#### REQUIRED ACTION
Could you write out word for word the stretch of the material from the line containing "def delete(id)" through its end, and nothing else?

#### AVAILABLE DATA
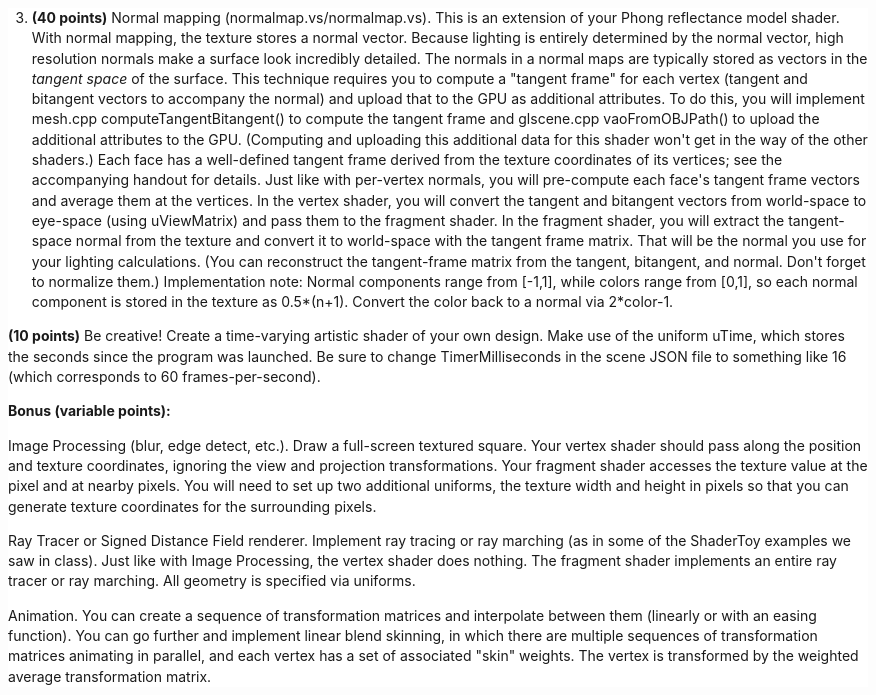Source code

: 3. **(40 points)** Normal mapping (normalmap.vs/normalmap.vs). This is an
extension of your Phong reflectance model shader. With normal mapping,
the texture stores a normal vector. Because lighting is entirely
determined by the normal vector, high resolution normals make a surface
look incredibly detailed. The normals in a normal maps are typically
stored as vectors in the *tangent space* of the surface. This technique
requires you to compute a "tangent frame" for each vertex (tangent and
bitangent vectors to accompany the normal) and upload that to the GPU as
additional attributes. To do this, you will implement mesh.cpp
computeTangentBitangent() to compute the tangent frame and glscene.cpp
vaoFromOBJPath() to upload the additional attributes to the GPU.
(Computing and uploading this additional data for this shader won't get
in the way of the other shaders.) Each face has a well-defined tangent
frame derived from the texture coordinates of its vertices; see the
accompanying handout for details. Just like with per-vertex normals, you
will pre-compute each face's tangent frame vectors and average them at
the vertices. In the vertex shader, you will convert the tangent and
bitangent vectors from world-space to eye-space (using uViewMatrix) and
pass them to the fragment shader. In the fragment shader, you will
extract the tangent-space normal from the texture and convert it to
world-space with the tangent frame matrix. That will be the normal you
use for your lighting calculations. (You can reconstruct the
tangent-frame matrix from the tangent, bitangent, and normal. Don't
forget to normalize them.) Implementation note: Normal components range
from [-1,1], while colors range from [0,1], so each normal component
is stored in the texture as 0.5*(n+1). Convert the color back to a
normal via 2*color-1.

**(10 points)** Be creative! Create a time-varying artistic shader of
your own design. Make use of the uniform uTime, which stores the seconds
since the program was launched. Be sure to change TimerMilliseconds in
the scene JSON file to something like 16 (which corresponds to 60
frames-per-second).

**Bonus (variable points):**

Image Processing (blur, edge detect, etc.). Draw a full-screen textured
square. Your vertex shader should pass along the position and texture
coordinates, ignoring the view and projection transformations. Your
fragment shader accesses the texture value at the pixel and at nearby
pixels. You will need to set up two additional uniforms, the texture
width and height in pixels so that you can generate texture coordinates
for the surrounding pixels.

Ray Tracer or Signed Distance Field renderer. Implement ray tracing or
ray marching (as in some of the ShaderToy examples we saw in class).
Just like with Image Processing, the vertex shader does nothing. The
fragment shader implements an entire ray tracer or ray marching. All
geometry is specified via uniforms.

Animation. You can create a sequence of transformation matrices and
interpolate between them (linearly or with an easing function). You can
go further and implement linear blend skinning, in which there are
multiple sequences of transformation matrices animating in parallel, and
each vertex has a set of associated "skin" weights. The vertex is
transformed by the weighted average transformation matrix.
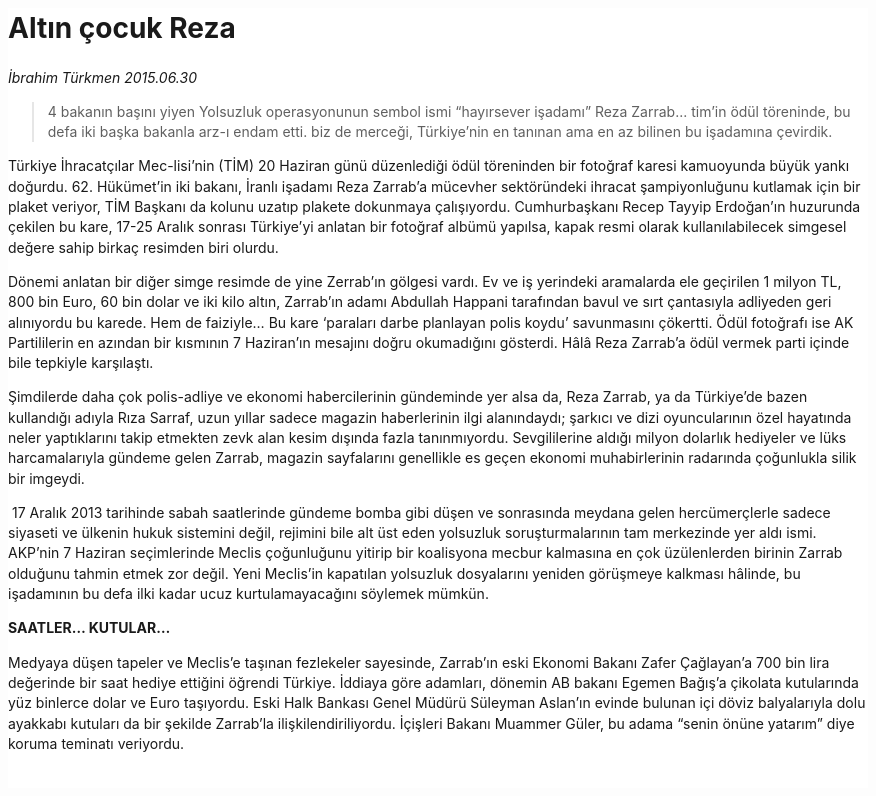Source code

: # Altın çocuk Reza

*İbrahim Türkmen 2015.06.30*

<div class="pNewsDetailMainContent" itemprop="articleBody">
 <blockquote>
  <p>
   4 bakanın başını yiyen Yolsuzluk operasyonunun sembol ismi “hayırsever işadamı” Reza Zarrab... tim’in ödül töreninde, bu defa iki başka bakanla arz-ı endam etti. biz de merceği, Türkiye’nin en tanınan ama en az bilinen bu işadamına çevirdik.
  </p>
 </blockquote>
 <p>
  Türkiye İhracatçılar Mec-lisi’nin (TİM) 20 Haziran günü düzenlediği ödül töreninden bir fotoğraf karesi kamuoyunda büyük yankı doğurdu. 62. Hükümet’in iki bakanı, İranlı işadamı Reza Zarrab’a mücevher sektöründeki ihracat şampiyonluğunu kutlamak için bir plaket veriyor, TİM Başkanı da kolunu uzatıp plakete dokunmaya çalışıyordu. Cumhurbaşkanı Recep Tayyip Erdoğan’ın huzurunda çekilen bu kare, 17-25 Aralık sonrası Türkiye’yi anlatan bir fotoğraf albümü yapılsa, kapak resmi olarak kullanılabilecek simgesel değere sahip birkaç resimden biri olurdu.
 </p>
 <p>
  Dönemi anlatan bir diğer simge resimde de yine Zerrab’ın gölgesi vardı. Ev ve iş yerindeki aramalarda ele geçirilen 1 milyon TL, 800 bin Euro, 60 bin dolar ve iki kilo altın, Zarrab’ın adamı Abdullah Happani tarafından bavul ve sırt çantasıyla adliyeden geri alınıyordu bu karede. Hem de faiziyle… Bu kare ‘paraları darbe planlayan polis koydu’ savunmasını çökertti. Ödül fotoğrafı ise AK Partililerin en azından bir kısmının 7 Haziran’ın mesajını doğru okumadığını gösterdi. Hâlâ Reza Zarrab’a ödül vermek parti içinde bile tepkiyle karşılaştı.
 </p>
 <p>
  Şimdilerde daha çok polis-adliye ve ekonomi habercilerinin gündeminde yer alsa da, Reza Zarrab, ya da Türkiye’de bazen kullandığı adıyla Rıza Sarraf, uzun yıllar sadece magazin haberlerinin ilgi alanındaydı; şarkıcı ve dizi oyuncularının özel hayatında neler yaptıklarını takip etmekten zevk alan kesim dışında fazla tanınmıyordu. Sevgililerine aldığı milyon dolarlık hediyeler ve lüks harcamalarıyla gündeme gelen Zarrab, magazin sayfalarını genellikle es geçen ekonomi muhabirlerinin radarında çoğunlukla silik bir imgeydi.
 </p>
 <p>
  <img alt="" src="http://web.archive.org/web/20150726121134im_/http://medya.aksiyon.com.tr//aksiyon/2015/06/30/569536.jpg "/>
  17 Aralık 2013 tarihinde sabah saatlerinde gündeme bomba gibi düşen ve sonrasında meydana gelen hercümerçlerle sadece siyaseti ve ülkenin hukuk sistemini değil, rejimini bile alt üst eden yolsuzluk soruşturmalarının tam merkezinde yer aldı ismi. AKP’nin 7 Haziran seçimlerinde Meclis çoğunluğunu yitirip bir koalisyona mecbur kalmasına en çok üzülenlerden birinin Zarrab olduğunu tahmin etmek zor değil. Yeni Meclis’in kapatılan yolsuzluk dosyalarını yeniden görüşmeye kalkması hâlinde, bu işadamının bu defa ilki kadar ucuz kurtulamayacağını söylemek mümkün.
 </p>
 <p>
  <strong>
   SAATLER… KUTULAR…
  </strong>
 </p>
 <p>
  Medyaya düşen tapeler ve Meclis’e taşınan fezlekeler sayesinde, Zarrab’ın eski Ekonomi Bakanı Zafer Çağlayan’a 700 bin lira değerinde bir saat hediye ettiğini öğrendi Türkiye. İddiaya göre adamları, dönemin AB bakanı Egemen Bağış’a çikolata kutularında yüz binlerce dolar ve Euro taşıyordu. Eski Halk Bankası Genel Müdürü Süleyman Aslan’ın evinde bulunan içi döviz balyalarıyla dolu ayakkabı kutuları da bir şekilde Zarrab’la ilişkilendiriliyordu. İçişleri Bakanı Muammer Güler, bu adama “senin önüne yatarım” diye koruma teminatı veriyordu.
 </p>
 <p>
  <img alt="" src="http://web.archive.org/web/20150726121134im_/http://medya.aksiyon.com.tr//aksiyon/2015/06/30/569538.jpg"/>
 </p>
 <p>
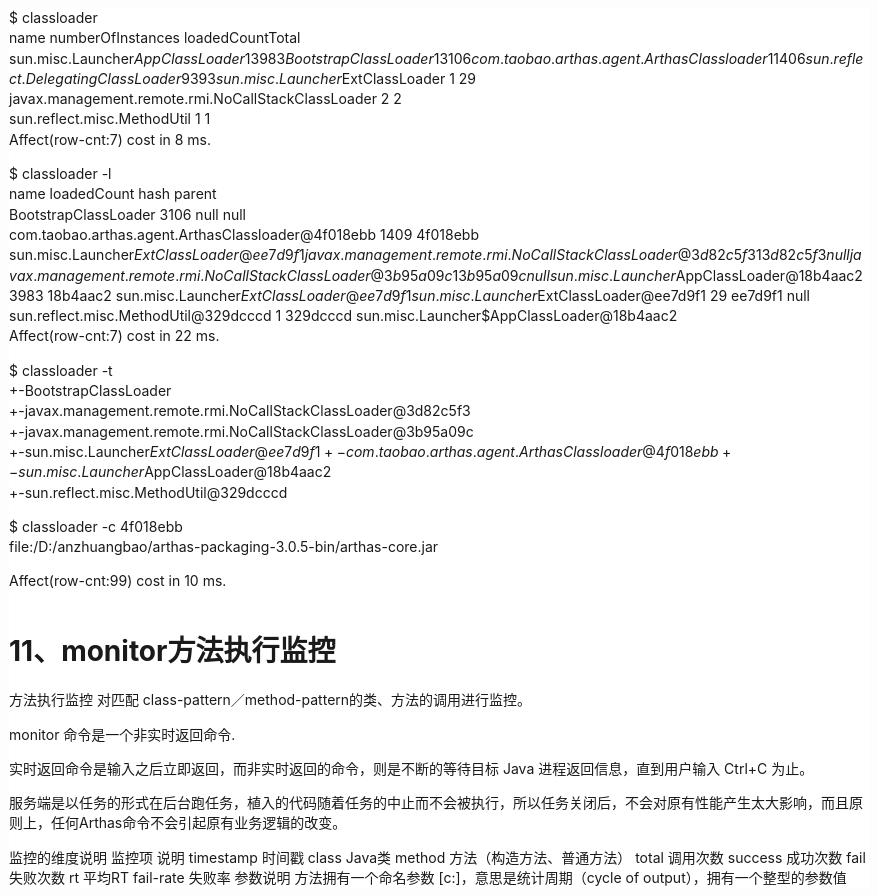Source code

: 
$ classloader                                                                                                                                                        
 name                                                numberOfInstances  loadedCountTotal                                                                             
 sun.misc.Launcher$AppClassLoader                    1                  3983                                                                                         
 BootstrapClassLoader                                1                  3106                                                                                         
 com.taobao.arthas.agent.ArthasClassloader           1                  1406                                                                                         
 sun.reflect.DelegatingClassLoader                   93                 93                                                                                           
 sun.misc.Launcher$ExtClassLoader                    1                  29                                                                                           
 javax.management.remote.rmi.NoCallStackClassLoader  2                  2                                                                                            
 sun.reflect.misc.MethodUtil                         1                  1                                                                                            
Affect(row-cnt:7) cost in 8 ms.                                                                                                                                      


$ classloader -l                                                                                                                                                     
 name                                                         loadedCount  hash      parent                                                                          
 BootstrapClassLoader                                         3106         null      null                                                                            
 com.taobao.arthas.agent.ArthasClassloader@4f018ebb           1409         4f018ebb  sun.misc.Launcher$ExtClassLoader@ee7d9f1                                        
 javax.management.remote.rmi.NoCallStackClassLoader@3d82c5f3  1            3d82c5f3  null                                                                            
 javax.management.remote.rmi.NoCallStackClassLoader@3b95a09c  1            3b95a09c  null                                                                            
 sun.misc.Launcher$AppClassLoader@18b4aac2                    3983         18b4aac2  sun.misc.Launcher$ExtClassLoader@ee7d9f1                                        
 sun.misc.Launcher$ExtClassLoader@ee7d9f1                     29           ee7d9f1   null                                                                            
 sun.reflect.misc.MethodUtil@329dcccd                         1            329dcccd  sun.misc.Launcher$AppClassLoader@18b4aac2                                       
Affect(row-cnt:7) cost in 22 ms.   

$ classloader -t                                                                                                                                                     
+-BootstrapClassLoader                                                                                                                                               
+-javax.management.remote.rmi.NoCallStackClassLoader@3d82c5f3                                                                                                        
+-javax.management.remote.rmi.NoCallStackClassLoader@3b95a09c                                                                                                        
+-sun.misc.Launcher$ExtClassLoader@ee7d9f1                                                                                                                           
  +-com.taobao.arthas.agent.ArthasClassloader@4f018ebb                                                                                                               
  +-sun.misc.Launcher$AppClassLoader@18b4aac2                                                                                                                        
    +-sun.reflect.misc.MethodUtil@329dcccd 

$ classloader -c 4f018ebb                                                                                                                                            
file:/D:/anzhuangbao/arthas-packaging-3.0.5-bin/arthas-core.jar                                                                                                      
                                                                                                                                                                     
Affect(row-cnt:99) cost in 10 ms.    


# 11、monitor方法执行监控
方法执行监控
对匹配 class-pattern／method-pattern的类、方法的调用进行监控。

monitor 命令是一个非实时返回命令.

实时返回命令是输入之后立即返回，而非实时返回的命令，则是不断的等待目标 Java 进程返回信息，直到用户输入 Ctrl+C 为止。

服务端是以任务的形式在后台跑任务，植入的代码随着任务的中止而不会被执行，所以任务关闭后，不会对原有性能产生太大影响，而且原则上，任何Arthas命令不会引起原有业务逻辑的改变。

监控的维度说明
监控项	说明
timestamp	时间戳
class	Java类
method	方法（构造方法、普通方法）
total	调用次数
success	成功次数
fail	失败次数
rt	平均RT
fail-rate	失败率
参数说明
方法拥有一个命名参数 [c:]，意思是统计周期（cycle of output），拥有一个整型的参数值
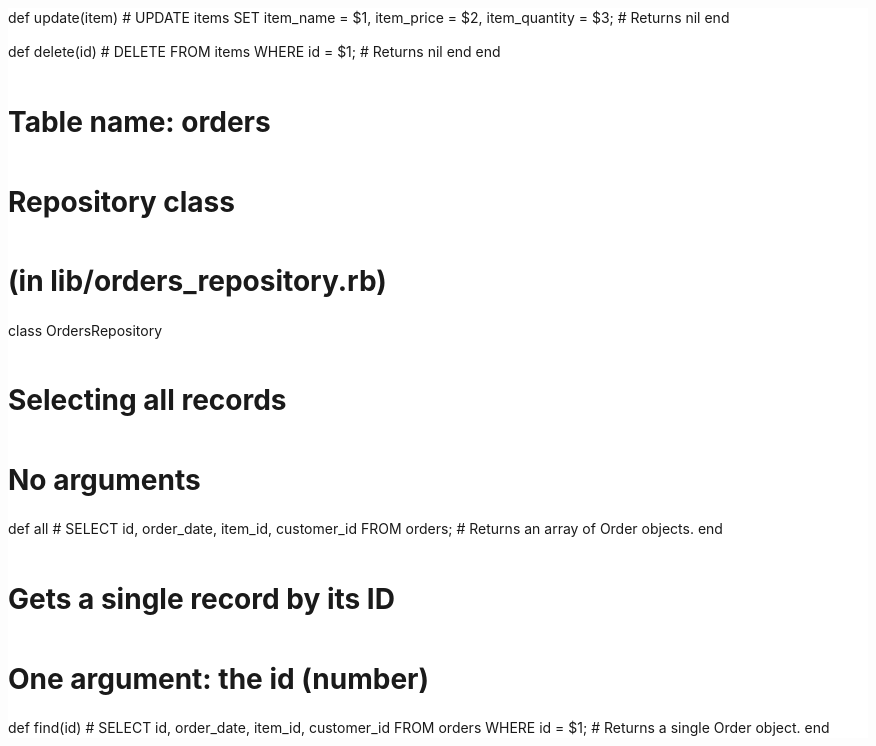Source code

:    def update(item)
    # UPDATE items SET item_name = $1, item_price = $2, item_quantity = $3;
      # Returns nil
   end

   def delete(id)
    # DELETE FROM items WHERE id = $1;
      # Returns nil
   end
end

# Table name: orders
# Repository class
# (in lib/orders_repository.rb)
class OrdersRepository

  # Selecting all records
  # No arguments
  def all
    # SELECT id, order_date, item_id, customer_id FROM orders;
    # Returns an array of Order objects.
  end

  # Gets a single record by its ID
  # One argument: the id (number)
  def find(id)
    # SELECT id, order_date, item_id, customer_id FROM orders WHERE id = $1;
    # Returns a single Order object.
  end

#### ANSWER FOR THIS EXERCISE
   def delete(id)
    # DELETE FROM items WHERE id = $1;
      # Returns nil
   end
end

# Table name: orders
# Repository class
# (in lib/orders_repository.rb)
class OrdersRepository

  # Selecting all records
  # No arguments
  def all
    # SELECT id, order_date, item_id, customer_id FROM orders;
    # Returns an array of Order objects.
  end

  # Gets a single record by its ID
  # One argument: the id (number)
  def find(id)
    # SELECT id, order_date, item_id, customer_id FROM orders WHERE id = $1;
    # Returns a single Order object.
  end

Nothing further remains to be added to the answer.